Elle tourna la tête pour l'interroger du regard, ne comprenant pas.

- Le secret de tout à l'heure, lui rappela-t-il. C'était qu'ils avaient prévu de te faire monter sur scène.

Malgré le regard furibond que Mach lui lançait Lyserg sourit. Elle tourna la tête et laissa échapper un soupire las. Comment pouvait-elle rester fâchée contre quelqu'un d'aussi gentil ?

Au final ils passèrent une excellente soirée et quand ils quittèrent l'établissement, il était plus de minuit passé. Remarquant qu'elle frissonnait, Lyserg ôta sa veste pour la poser sur les épaules de Mach, recevant un petit « merci » en retour. Adorable, trouva-t-il.

Le lendemain matin ils se rendirent au refuge pour animaux mais malheureusement Saturne ne s'y trouvait pas.

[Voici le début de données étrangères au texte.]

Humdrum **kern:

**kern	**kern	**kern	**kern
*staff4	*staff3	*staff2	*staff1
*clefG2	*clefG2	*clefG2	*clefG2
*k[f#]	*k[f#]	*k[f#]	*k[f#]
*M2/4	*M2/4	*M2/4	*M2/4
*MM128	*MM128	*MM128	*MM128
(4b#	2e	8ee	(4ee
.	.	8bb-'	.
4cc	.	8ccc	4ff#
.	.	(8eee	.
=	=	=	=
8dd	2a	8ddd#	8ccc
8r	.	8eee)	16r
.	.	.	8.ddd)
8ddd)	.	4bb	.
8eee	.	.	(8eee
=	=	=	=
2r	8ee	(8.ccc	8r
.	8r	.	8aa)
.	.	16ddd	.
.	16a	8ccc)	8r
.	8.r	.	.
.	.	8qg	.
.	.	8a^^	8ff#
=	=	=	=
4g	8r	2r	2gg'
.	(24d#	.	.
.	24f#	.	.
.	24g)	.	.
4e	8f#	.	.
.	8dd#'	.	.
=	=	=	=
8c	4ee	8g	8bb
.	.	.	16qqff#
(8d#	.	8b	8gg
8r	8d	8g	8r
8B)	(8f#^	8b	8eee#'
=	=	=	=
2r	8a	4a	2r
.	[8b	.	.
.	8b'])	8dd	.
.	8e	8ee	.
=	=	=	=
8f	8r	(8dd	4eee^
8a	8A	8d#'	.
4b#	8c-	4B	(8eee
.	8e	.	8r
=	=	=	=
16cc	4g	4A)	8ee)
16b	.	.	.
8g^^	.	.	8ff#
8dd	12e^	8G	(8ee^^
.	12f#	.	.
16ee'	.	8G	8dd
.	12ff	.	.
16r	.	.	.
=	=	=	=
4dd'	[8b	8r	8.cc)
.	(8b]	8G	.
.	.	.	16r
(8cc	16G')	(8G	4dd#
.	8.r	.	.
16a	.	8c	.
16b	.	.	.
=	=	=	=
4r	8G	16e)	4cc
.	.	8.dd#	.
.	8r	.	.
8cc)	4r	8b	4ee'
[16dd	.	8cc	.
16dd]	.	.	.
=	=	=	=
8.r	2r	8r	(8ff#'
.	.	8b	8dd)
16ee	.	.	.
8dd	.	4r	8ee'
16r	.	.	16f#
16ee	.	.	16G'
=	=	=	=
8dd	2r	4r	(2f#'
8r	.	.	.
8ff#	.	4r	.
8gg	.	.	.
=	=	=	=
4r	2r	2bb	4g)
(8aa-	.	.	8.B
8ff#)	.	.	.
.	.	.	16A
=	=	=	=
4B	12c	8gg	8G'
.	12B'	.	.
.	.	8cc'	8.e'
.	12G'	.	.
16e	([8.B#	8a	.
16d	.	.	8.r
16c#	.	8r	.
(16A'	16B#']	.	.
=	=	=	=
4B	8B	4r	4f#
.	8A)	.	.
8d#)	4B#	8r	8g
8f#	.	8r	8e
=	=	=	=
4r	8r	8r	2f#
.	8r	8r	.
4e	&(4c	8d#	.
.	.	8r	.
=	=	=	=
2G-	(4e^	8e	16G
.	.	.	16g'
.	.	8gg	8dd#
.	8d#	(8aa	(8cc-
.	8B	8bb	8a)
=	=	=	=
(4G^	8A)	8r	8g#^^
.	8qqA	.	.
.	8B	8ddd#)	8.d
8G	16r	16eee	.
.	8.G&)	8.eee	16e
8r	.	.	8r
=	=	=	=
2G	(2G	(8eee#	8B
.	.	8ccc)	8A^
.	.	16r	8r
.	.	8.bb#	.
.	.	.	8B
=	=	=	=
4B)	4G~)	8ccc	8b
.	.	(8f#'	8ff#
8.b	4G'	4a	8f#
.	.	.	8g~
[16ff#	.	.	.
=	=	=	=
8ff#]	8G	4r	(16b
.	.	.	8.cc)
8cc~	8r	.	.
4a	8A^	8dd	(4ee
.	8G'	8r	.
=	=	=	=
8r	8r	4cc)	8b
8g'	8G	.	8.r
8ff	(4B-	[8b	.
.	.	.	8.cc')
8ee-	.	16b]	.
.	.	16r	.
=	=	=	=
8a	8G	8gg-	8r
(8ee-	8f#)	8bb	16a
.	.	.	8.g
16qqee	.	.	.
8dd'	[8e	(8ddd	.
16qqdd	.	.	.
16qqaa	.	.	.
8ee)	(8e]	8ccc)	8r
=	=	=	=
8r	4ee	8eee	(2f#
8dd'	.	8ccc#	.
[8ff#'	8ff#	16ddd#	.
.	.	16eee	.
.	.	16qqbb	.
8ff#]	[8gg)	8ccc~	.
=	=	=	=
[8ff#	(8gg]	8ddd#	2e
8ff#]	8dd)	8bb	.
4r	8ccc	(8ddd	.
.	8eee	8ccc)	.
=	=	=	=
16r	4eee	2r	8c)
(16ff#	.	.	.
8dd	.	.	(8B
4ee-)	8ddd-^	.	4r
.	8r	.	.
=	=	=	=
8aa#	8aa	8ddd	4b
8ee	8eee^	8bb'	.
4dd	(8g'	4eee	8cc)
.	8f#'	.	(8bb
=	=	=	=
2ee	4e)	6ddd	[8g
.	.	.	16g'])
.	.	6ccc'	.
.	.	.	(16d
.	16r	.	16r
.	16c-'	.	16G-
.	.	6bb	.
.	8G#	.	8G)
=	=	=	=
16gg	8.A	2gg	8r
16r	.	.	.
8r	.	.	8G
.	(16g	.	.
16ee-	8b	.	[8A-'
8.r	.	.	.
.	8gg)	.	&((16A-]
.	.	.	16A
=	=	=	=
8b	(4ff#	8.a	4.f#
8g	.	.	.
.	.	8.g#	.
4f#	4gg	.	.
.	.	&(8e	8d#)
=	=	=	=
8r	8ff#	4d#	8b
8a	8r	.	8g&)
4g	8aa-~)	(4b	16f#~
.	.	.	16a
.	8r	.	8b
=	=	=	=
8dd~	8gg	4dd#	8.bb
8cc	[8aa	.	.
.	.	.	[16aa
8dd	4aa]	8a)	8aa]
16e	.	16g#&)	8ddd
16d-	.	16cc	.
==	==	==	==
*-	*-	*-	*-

- Tu sais, fit Lyserg en ressortant, je suis certain que je finirai par le retrouver. Et si ce n'est le cas qu'une fois que tu sois rentrée au Japon, je prendrai soin de lui jusqu'à mon prochain séjour à l'auberge.

Ses mots firent chaud au cœur à Mach qui commençait à désespérer de ne pas trouver son chaton. Le jeune homme passa l'après-midi à travailler sur l'affaire Abaz mais le soir lui fit la surprise de venir la chercher pour l'emmener au théâtre où il avait acheté deux places pour « Macbeth », de Shakespeare.

La fin de la semaine passa très rapidement. Mach eut droit à une visite complète de Londres et ses musées et les deux jeunes gens partagèrent presque la totalité de leurs repas ensemble. Survinrent brusquement les adieux à l'aéroport sans qu'aucun n'ait vraiment pris conscience qu'ils allaient devoir se séparer, et c'est avec une boule dans l'estomac que Mach réalisa qu'elle rentrait au Japon, qu'elle ne le verrait plus.

- Miaou.

Elle baissa la tête et ses yeux s'écarquillèrent en remarquant le chat noir tranquillement en train de se frotter contre ses jambes.

- Saturne ! s'écria-t-elle en se baissant pour le prendre dans ses bras.

- Alors c'est lui, le fameux chaton, constata Lyserg en observant l'animal. Enchanté, fit-il, moi c'est Lyserg, l'ami de ta maîtresse.

Il passa une main sur la tête du chat qui se laissa faire en ronronnant de plaisir.

- Je n'arrive pas à le croire, balbutiait Mach. On a passé la semaine à le chercher alors qu'en fait… C'est incroyable !

Lyserg se retourna en sentant comme un courant d'air frais dans son dos, mais son regard eut beau balayer l'endroit il ne remarqua rien d'anormal. « Pas si incroyable que cela si je ne me trompe », songea-t-il.

- Bon et bien, à une prochaine Mach. Peut-être nous reverrons-nous plus tôt que nous ne le pensons, déclara-t-il.

- Merci pour tout Lyserg, j'ai passé une semaine formidable.

Sur ce, elle se dressa sur la pointe des pieds et posa un baiser sur la joue du détective qui rosit légèrement.

- A bientôt ! s'écria-t-elle en s'éloignant vers son avion, lui faisant de grands gestes avec sa valise tenue dans une main alors qu'elle pressait contre son cœur Saturne de l'autre.

Quelque part en haut du Big Ben, un garçon souriait. Il en fallait si peu pour rendre les gens heureux.